The Government providing cheap computers will have zero impact on that race to the bottom.
 
So, assuming it's not an internet dongle, will they also be funding phone lines too?

No.

The broadband packages listed will usually require payment by direct debit and with telephone line rental needed (£10 to £15 per month) when the cheapest
broadband service is listed as free (with £62.18 of upfront costs) the scope for people signing up and not fully understanding their financial commitments is pretty large.
 
this scheme sounds like a waste of money. those who don't have a computer are typically those who aren't interested in them.
I remember saving up for 2 years to get my Amiga 500
 
Applying for jobs is significantly easier with a home PC (to pretend this isn't the case is the ignore reality), regardless of this - the silly notion that everybody has a library within a very short distance is also daft (which isn't true for many).

Yes, applying for jobs is easier with a home computer, I don't disagree with that but there's nothing like stating the obvious to try and prove a point though. Internet gambling is easier with a home PC, buying on eBay is easier with a home PC, playing CoD is easier with a home PC, some tasks may not as be as noble as trying to gain employment but the point stays the same across the board, yes it's easier for someone at 4am to wing off a CV to a company than it would be at a job centre at that time of night, that is obvious, isn't justification for state subsidised computers and Internet access though. I don't recall saying everyone has a library on their doorstep, but point being that option is still there for a lot of people.

Children doing home-work without a PC are at a significant disadvantage compared to those who do, I fail to see how this is a case of the best being given a chance to do well in life (meritocratic values which you on the right claim to support do dearly).

Again I don't dispute that, I stressed the point that using the Internet is quicker and easier than trawling books for information. But to say that because a child doesn't have a home PC puts them at greater disadvantage, I don't think is strictly true, at my old school at least, and I imagine quite a lot of schools do this; allowed us to use computers during lunchtime, and for a few hours after finishing time to do homework. And in the later years, we could come in during half terms to use computers/internet. And unless the children are part of an large extended family of serial oxygen thieves then I seriously doubt there isn't computer access somewhere within their family and friends network that they could rely on if push came to shove. I can remember friends who didn't have home computers coming over to work on homework together with me, that ability doesn't exist anymore? In stressing that point though you have to think about the child and their upbringing, if you have a child with a **** work ethic instilled in them by the parents then they're not going to stop back to work, so I don't know if a home computer would be much use to them anyways.


Library's are not open 24/7, neither are they close enough for quick reference like the internet enables - the physical distance can't be ignored for some.

[Records from a collection]
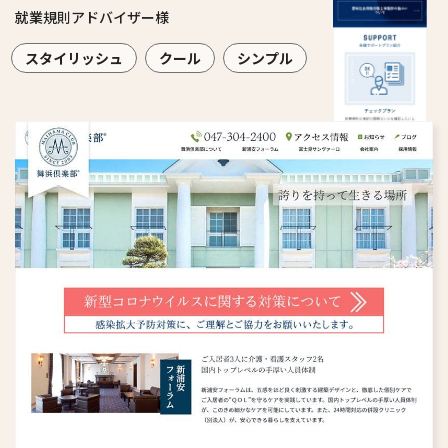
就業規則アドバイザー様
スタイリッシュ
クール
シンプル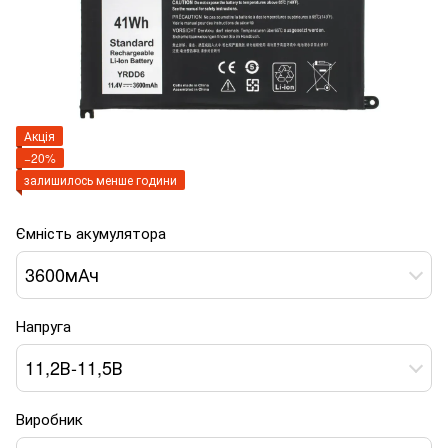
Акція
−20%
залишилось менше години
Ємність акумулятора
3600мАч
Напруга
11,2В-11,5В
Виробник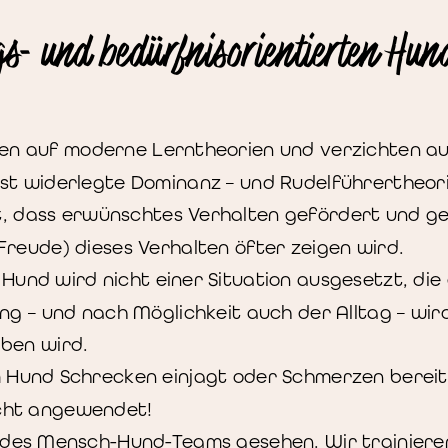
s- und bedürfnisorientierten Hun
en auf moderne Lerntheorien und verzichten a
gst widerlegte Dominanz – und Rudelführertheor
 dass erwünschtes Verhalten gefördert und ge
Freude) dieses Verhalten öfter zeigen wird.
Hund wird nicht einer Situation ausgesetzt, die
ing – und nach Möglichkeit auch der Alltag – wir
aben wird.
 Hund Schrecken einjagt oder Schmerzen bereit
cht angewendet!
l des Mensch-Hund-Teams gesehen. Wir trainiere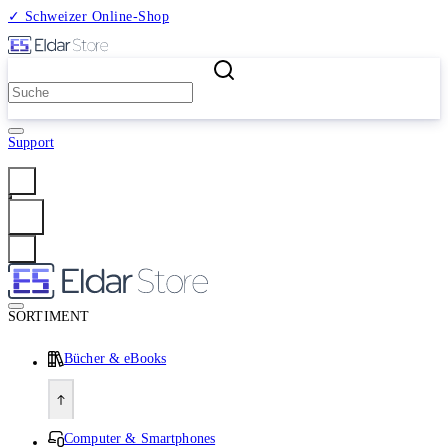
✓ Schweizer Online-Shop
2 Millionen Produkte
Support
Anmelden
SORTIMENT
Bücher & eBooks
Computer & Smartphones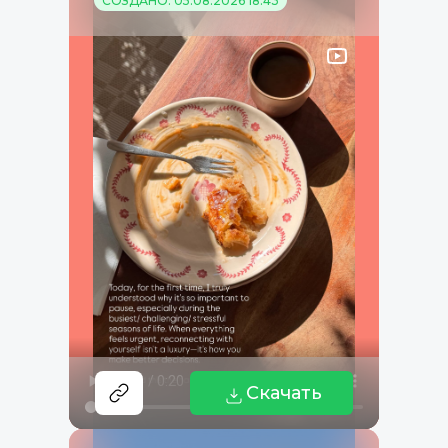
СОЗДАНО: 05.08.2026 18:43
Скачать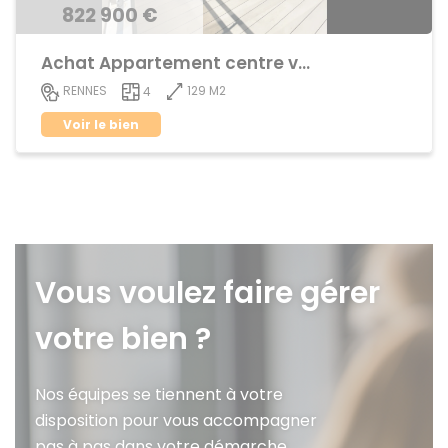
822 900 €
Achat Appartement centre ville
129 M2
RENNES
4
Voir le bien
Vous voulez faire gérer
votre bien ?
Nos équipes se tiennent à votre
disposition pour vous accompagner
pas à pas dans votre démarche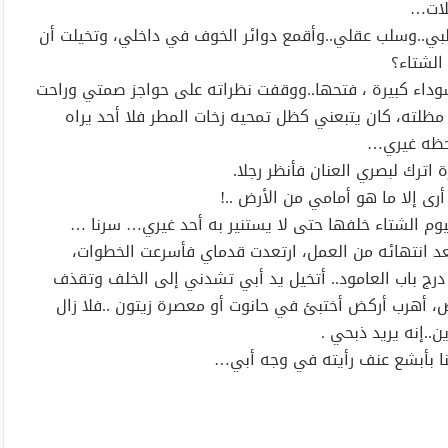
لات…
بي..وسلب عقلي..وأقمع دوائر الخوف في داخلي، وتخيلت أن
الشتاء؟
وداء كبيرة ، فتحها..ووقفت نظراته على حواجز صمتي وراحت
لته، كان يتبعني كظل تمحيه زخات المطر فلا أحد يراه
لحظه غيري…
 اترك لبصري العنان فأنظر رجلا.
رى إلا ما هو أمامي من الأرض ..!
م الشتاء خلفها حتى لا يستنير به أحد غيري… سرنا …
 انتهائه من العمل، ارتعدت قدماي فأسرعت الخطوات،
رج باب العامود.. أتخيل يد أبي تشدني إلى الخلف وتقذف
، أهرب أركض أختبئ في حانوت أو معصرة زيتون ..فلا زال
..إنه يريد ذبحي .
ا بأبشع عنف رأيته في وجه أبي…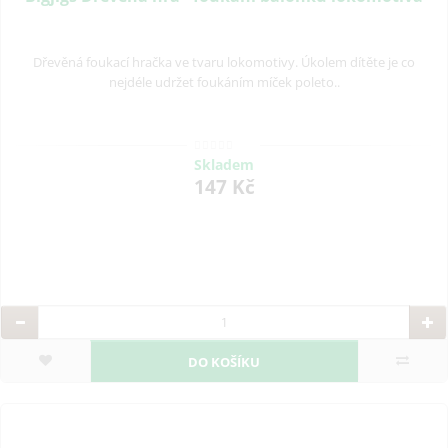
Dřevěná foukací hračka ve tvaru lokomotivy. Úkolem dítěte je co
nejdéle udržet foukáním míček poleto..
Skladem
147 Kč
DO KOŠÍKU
==
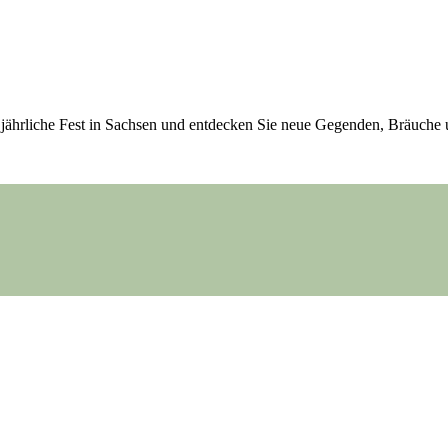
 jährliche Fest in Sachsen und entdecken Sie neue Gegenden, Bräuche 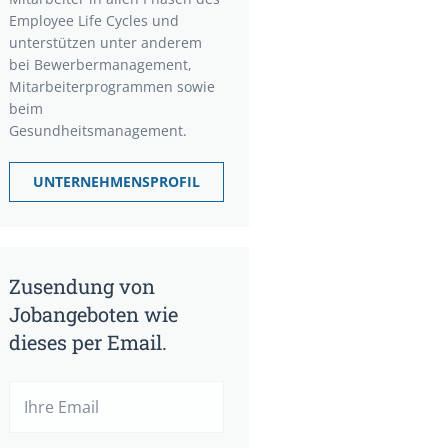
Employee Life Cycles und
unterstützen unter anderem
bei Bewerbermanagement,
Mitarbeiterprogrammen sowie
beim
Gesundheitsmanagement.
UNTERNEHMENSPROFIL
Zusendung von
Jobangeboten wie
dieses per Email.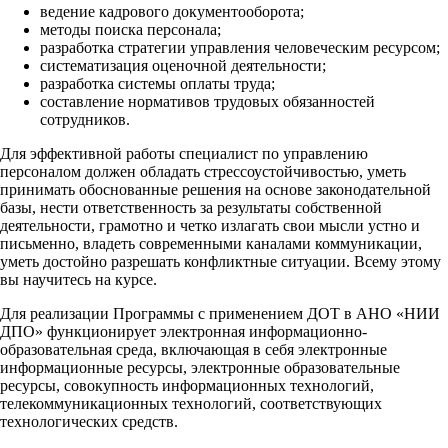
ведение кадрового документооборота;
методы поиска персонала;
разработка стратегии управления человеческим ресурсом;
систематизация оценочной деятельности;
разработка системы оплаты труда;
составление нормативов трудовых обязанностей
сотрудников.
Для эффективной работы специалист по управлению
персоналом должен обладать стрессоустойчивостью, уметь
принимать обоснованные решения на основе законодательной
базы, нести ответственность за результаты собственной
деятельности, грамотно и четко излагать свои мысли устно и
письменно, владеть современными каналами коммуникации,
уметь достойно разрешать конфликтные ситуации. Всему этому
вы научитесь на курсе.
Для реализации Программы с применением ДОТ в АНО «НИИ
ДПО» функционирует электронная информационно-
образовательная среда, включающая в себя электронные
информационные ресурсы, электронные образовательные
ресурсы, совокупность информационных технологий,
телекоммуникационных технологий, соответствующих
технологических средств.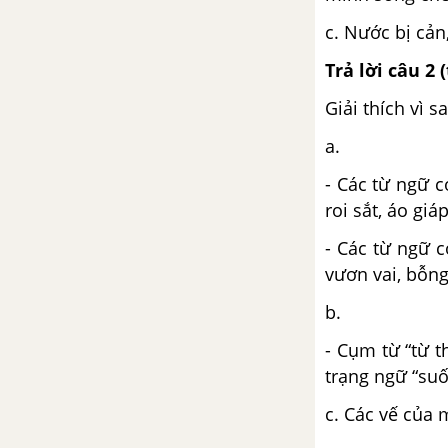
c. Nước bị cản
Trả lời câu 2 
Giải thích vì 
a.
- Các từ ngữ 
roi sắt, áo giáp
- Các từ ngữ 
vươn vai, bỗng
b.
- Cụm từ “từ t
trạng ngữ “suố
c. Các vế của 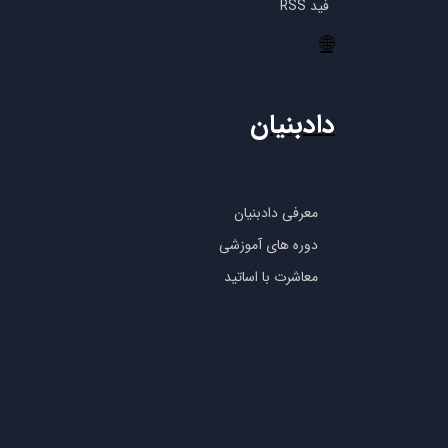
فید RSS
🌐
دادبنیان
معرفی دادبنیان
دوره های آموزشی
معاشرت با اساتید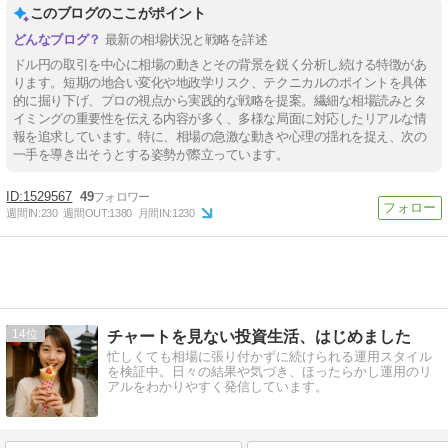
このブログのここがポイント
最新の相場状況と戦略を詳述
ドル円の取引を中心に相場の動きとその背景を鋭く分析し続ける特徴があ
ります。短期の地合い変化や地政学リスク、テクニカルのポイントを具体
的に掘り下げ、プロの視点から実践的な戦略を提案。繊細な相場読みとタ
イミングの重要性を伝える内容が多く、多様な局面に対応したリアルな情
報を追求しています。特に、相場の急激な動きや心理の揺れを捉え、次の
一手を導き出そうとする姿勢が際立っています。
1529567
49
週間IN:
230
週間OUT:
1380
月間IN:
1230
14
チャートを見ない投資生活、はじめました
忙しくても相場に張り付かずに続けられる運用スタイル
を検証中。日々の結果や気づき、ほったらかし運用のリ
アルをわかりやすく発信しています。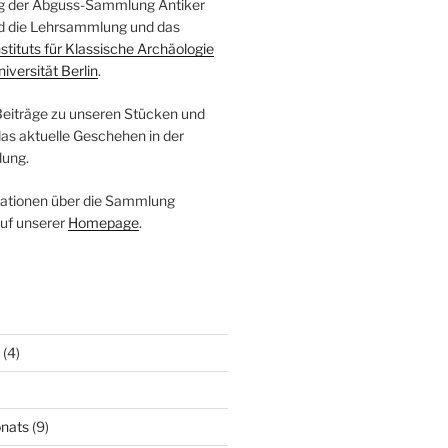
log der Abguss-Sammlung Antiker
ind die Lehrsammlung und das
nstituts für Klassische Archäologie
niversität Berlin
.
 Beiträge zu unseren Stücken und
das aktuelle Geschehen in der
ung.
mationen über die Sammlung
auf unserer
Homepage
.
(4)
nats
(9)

- _REQUIRED TASKS_:
[a] In the discussion about government-provided cheap computers, reproduce word for word the passage between "The Government providing" and "interested in them.", inclusive.
[b] Render this sentence from the discussion about government-provided cheap computers in Spanish: "The Government providing cheap computers will have zero impact on that race to the bottom."

- _SET OF ANSWERS_:
[a]
The Government providing cheap computers will have zero impact on that race to the bottom.
 
So, assuming it's not an internet dongle, will they also be funding phone lines too?

No.

The broadband packages listed will usually require payment by direct debit and with telephone line rental needed (£10 to £15 per month) when the cheapest
broadband service is listed as free (with £62.18 of upfront costs) the scope for people signing up and not fully understanding their financial commitments is pretty large.
 
this scheme sounds like a waste of money. those who don't have a computer are typically those who aren't interested in them.

[b] Que el Gobierno proporcione ordenadores baratos no tendrá ningún efecto en esa carrera a la baja.